RIP  - 0000000076DA4343, CS  - 0000000000000038, RFLAGS - 0000000000000002
RAX  - 0000000000000010, RCX - 00000000770D5B58, RDX - 00000000000002F8
RBX  - 0000000000000000, RSP - 0000000077773278, RBP - 0000000000000000
RSI  - 0000000000000087, RDI - 00000000777733E0                                              R8   - 00000000777731F8, R9  - 0000000000000000, R10 - 0000000000000000
R11  - 00000000000000A0, R12 - 0000000000000000, R13 - 0000000000000000
R14  - FFFFFFFFA0C1A118, R15 - 000000000005B000
DS   - 0000000000000020, ES  - 0000000000000020, FS  - 0000000000000020
GS   - 0000000000000020, SS  - 0000000000000020
CR0  - 0000000080010033, CR2 - 0000000015502000, CR3 - 0000000077749000
CR4  - 0000000000001668, CR8 - 0000000000000001
DR0  - 0000000000000000, DR1 - 0000000000000000, DR2 - 0000000000000000                      DR3  - 0000000000000000, DR6 - 00000000FFFF0FF0, DR7 - 0000000000000400
GDTR - 000000007773C000 000000000000004F, LDTR - 0000000000000000                            IDTR - 0000000077761000 00000000000001FF,   TR - 0000000000000040
FXSAVE_STATE - 0000000077772ED0
!!!! Find image based on IP(0x76DA4343) u:\Build_Genoa\DellBrazosPkg\DEBUG_MYTOOLS\X64\DellPkgs\DellChipsetPkgs\AmdGenoaModulePkg\Override\AmdCpmPkg\Features\PlatformRas\Rs\Smm\AmdPlatformRasRsSmm\DEBUG\AmdPlatformRasRsSmm.pdb (ImageBase=0000000076D3E000, EntryPoint=0000000076D3E6C0) !!!!

New error in system log:

Record:      341                                                                             Date/Time:   06/04/2025 19:47:08
Source:      system
Severity:    Critical                                                                        Description: A high-severity issue has occurred at the Power-On Self-Test (POST) phase which has resulted in the system BIOS to abruptly stop functioning.

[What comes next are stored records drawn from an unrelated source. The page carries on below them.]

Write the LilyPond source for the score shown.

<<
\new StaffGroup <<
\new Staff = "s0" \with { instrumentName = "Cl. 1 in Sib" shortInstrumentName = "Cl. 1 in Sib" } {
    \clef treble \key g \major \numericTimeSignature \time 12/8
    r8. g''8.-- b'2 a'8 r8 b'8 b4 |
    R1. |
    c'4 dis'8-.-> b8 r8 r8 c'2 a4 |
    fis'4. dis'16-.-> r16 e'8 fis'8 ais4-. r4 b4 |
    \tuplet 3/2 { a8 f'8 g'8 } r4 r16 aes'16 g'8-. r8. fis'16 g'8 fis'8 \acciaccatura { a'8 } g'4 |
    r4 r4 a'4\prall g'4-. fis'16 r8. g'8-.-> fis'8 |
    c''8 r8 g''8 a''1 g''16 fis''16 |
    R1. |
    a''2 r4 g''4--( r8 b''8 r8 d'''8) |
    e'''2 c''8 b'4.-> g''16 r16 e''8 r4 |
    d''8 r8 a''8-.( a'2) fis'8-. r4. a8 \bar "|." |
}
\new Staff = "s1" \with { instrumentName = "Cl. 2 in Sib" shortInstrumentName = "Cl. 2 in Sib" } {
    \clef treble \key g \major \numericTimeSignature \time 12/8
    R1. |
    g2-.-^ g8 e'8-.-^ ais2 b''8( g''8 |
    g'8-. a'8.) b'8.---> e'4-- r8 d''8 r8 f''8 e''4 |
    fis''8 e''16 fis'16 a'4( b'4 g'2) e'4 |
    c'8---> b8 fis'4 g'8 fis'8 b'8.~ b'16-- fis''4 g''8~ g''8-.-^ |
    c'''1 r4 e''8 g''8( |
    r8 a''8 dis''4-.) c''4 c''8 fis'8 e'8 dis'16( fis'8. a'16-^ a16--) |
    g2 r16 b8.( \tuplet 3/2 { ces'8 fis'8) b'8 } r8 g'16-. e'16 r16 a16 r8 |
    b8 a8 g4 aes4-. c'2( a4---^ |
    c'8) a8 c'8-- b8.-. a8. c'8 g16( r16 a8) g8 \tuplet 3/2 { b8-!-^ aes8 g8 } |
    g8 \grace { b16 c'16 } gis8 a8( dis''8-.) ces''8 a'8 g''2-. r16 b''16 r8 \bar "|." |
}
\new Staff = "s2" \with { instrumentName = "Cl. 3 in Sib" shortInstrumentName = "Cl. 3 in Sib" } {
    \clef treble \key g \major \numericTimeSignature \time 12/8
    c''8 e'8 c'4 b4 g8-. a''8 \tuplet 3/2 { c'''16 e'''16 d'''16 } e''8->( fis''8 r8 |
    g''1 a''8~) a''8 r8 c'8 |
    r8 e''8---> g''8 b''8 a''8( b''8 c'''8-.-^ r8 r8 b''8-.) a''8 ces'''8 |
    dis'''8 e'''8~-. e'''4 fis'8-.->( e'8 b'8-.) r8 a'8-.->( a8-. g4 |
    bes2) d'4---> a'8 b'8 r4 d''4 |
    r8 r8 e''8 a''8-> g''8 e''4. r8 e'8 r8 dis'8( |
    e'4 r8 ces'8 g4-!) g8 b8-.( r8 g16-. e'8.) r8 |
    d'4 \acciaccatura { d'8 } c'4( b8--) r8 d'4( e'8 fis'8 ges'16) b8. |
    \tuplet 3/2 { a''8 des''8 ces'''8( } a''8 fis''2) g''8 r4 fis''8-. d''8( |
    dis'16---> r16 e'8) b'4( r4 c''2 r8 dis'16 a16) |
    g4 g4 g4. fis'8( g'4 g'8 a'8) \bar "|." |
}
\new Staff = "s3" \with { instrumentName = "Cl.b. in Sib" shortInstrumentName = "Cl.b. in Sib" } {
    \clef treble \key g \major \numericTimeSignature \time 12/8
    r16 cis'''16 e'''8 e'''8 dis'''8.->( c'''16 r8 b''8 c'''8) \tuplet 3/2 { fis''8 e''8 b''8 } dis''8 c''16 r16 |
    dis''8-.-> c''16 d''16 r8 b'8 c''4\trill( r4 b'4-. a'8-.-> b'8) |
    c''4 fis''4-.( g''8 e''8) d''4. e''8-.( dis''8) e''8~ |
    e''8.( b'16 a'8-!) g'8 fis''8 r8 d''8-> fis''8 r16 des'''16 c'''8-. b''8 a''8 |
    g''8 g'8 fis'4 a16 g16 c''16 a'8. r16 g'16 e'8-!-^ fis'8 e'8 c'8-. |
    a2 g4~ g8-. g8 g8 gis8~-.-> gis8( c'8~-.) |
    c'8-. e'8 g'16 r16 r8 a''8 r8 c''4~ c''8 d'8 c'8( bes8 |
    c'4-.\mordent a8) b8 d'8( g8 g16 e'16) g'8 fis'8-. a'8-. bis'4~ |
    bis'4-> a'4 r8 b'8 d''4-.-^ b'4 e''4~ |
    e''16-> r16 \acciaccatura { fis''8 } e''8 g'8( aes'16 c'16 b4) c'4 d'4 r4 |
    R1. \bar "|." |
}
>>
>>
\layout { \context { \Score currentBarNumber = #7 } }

The error appears to relate to AMD Brazos which is probably part of the on board APU/GPU.

The code where it segfaulted is online at:

https://github.com/tianocore/edk2/blame/master/MdePkg/Library/BasePciSegmentLibPci/PciSegmentLib.c

and has to do with PCI registers and that can actually be caused by the new PCIe card we hosted.